_PROVIDED DATA:_
-- -- --

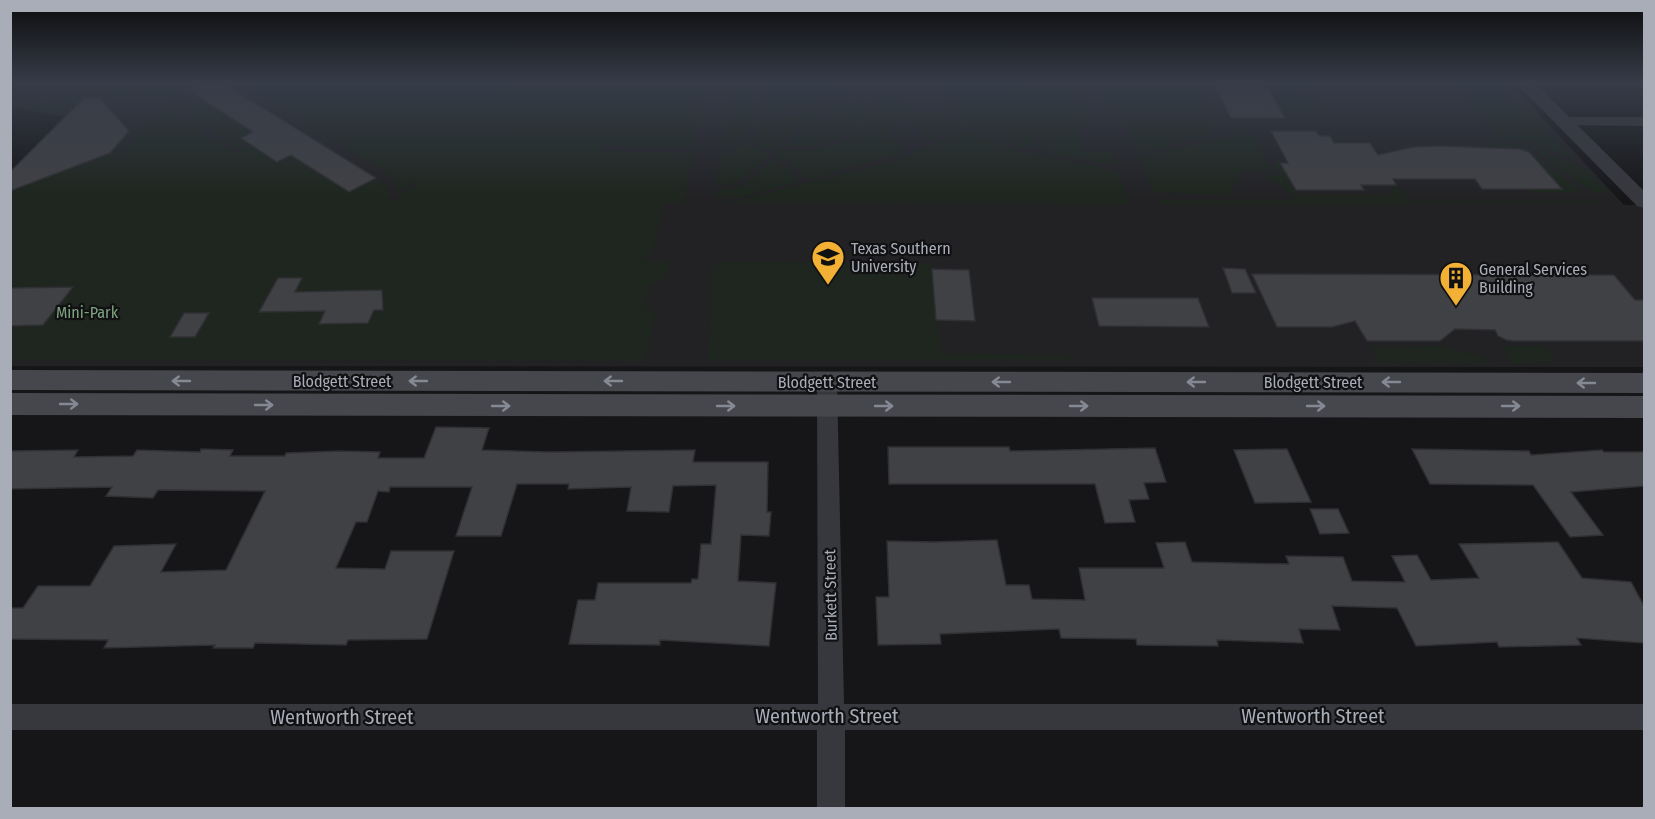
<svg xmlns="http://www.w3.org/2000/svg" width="1655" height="819" viewBox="0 0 1655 819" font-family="'Fira Sans Condensed',sans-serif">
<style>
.built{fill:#222225}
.green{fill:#1e261f}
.building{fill:#404145;stroke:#303034;stroke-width:1.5}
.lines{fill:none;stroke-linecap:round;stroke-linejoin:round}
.minor{fill:#37383d;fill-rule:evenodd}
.tertiary{fill:#37383d;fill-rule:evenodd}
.secondary{fill:#45474d;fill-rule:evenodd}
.oneway{stroke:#858993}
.labels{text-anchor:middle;stroke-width:4.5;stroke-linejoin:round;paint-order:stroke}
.poi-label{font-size:16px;fill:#a8adb8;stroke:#111113;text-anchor:start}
.park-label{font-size:16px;fill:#7fa381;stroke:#111113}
.street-label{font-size:16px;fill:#a8adb8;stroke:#111113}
.near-street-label{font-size:20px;fill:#a8adb8;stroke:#111113}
</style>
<rect width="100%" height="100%" fill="#161618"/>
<polygon class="built" points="11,82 1509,82 1624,205 1644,205 1644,367 11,366 11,172 65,117 11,107"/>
<g class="green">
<polygon points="149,82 201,82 186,88 174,102 166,102 169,98 137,98 142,83"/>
<path d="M237 82H626L624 89H647L649 82H706L693 147 605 146 600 151 692 153 685 203 663 204 652 255 646 256 645 261H670L666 278 650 285 645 305 656 315 649 346 642 361 11 360V190L110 153H122L165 105H172L190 124 235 153 252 145 280 160 291 155 349 192C360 186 373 176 384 182L381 184 384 186 388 185 389 200H399L398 198 417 184 414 182 397 194 395 178 301 121 307 119 305 117 299 119Z"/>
<polygon points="733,82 757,82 753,119 727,125 731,84"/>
<polygon points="766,82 817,82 857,95 763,117 761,112"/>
<polygon points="943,82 1081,82 1093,118 1083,118 1086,126 1076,126 1084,152 1112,152 1117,166 1043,152 1041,138 1034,139 1036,151 1000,140 974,128 980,126 964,121 937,91"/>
<polygon points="1270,82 1302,82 1320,109 1311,116 1285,118 1250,86"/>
<polygon points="1450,82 1498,82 1576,160 1529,142 1501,141"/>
<polygon points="136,84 133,98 110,97 105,103 100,98 84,98 65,116 11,107 10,98 45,100"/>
<polygon points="1104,86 1197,86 1208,106 1202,116 1109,115 1099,88"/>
<polygon points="189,91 253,132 241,138 249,143 237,149 196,121 178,104"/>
<polygon points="891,94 916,106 907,118 895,121 894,124 899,130 896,134 867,98"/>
<path d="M860 99 876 119C858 124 834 124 821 108Z"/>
<polygon points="923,108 961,127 932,140 917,128 918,123 915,119"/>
<polygon points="817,109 820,117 798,128 772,151 750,139 759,130 760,122"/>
<polygon points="1126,118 1206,119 1205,120 1208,122 1203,125 1207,127 1205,129 1217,134 1138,154"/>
<path d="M829 120 856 126C840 144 806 149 783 146L805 128Z"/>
<path d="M879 122 901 148 902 153 807 180 799 171 775 154 781 149C803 154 834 148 854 135 863 128 868 125 879 122Z"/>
<polygon points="753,123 746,137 720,151 724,130"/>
<polygon points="966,129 1019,151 1118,171 1131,204 714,203 734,201 895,161"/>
<polygon points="1247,133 1256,137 1272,171 1236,172 1240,181 1234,182 1231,194 1227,195 1153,192 1140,157"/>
<path d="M747 142 770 154C753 171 741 184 716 186L720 156 733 151Z"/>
<polygon points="1488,144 1509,144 1526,147 1583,192 1529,192 1526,188 1561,188 1529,152 1489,146"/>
<polygon points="1529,145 1586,169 1611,193 1593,193"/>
<polygon points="773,157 801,181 740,197 715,197 716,191 745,185"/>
<polygon points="1273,163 1280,163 1298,193 1290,193 1279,184 1268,181 1265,176 1277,175 1278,173"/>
<polygon points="1399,186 1410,201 1584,201 1617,204 1159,204 1158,200 1295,200 1293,195 1391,195 1390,193"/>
<polygon points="713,262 934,263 932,269 942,353 1069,355 1070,360 708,361"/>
<polygon points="1443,346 1470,354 1483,354 1490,364 1378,362 1370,347"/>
<polygon points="1501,346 1545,346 1556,362 1512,364"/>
</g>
<g class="building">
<polygon points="208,82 221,82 376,178 349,192 291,155 277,162 241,138 253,132 188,90"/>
<polygon points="1215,86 1267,86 1285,118 1231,118"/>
<polygon points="84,98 100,98 129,131 110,153 10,191 10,172"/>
<polygon points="1271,131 1316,131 1319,136 1330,136 1334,143 1370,143 1378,155 1413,147 1440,146 1519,149 1529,152 1562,189 1482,189 1475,179 1393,179 1396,185 1361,185 1364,190 1296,190 1280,163 1288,163"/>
<polygon points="1223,268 1245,269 1256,293 1232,293"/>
<polygon points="932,269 969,270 975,321 936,320"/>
<polygon points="1252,274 1614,275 1635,300 1644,300 1644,341 1514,341 1506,340 1498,336 1495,330 1455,329 1440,341 1367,341 1355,321 1332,327 1277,327"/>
<polygon points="278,278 302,278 295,292 382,290 383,310 374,310 368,323 319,324 325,311 259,312"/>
<polygon points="73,287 43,325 10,326 10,288"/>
<polygon points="1092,298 1198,298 1209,327 1099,326"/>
<polygon points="184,313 209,313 195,337 170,337"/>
<polygon points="436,427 489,428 482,450 548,452 695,450 693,462 768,462 767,512 771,512 769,536 741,535 738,581 776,583 769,646 660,640 660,645 569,644 578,600 595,600 598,583 691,583 692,579 698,579 701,544 711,544 716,485 673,486 669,512 627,511 631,487 568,489 569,484 517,484 501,536 456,536 472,487 390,487 389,492 378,491 367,522 356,522 336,568 385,569 391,551 454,551 427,639 348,640 346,645 255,643 253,648 213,648 215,645 104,648 108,640 10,639 10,608 23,608 38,586 90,586 114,546 176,544 161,572 226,570 265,491 158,490 153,498 106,496 112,487 10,489 10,451 78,450 74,457 133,456 137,450 200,452 201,449 233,450 230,456 285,456 286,453 339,451 380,452 378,458 424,458"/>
<polygon points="888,447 1009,447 1010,451 1155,448 1166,482 1144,483 1149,499 1129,500 1135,522 1105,523 1095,484 889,484"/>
<polygon points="1287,449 1311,502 1255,503 1234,450"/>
<polygon points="1412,449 1529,451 1531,455 1602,450 1604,452 1644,452 1644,486 1571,492 1603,535 1570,537 1533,485 1430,484"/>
<polygon points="1310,509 1338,509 1349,533 1320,534"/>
<polygon points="997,540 1006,585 1029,585 1032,599 1085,600 1079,568 1164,568 1156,543 1185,542 1192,562 1289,564 1286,556 1343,557 1352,581 1405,582 1392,556 1417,555 1431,580 1479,578 1459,544 1558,542 1582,578 1631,582 1644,606 1644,643 1577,638 1581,645 1499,647 1497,642 1416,646 1397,608 1332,606 1340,630 1299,629 1303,643 1217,640 1218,646 1137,645 1136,639 1061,638 1059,629 940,634 941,644 878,645 876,597 889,597 887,541 933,542"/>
</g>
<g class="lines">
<g class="minor">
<polygon points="1564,117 1644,117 1644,126 1559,125 1556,122"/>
<polygon points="827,374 834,377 837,382 844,704 1644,704 1644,730 845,730 845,808 817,808 817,730 10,730 10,704 818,704 817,382 820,377"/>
</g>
<polygon class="tertiary" points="1515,82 1534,82 1644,191 1644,208 1637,206"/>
<g class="secondary">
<polygon points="10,370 1644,373 1644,393 10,390"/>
<polygon points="10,393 1644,396 1644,418 10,415"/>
</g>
</g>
<defs><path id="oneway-shaft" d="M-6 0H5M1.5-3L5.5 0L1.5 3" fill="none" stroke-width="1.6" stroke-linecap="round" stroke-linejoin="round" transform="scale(1.5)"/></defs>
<g class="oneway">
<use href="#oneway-shaft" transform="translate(181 381) rotate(-180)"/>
<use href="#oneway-shaft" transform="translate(418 381) rotate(180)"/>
<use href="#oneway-shaft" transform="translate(613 381) rotate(180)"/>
<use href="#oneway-shaft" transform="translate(1001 382) rotate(-180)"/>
<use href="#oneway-shaft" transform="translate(1196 382) rotate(-180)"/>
<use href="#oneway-shaft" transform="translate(1391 382) rotate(-180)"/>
<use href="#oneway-shaft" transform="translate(1586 383) rotate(-180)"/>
<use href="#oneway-shaft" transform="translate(69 404)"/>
<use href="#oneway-shaft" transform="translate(264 405)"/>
<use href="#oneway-shaft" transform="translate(501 406)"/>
<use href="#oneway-shaft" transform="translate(726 406)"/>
<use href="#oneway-shaft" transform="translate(884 406)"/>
<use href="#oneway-shaft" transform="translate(1079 406)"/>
<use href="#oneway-shaft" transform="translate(1316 406)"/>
<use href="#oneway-shaft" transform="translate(1511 406)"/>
</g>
<linearGradient id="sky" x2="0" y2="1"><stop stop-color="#0c0c0d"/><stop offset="0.42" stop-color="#363c48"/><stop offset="1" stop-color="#363c48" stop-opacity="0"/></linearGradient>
<rect width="1655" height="197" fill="url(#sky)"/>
<defs>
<g id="university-pin" transform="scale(1.725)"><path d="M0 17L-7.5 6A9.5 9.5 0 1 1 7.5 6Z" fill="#f2b134" stroke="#111113"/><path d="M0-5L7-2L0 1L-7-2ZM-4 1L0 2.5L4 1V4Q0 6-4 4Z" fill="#111"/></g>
<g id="building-pin" transform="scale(1.725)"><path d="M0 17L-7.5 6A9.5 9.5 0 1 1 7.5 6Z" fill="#f2b134" stroke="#111113"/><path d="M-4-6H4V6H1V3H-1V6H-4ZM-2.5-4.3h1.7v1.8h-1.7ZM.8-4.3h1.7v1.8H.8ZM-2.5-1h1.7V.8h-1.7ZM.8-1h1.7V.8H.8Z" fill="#111"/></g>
</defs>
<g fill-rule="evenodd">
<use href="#university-pin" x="828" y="257"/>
<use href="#building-pin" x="1456" y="278"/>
</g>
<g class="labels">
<g class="poi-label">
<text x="851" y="254">Texas Southern<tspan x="851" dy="18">University</tspan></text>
<text x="1479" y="275">General Services<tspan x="1479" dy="18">Building</tspan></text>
</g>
<g class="park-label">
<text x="87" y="318">Mini-Park</text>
</g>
<g class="street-label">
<text x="342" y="387">Blodgett Street</text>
<text x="827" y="388">Blodgett Street</text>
<text x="1313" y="388">Blodgett Street</text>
<text transform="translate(830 595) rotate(-91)" y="6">Burkett Street</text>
</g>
<g class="near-street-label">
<text x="827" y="723">Wentworth Street</text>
<text x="1313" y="723">Wentworth Street</text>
<text x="342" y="724">Wentworth Street</text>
</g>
</g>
<rect width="1655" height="819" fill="none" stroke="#a8adb8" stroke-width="24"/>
</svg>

-- -- --

_TASK PROMPT:_ Only lines holding the word "rule" are wanted, so copy each of them from the records above.

_ANSWER BOX:_
.minor{fill:#37383d;fill-rule:evenodd}
.tertiary{fill:#37383d;fill-rule:evenodd}
.secondary{fill:#45474d;fill-rule:evenodd}
<g fill-rule="evenodd">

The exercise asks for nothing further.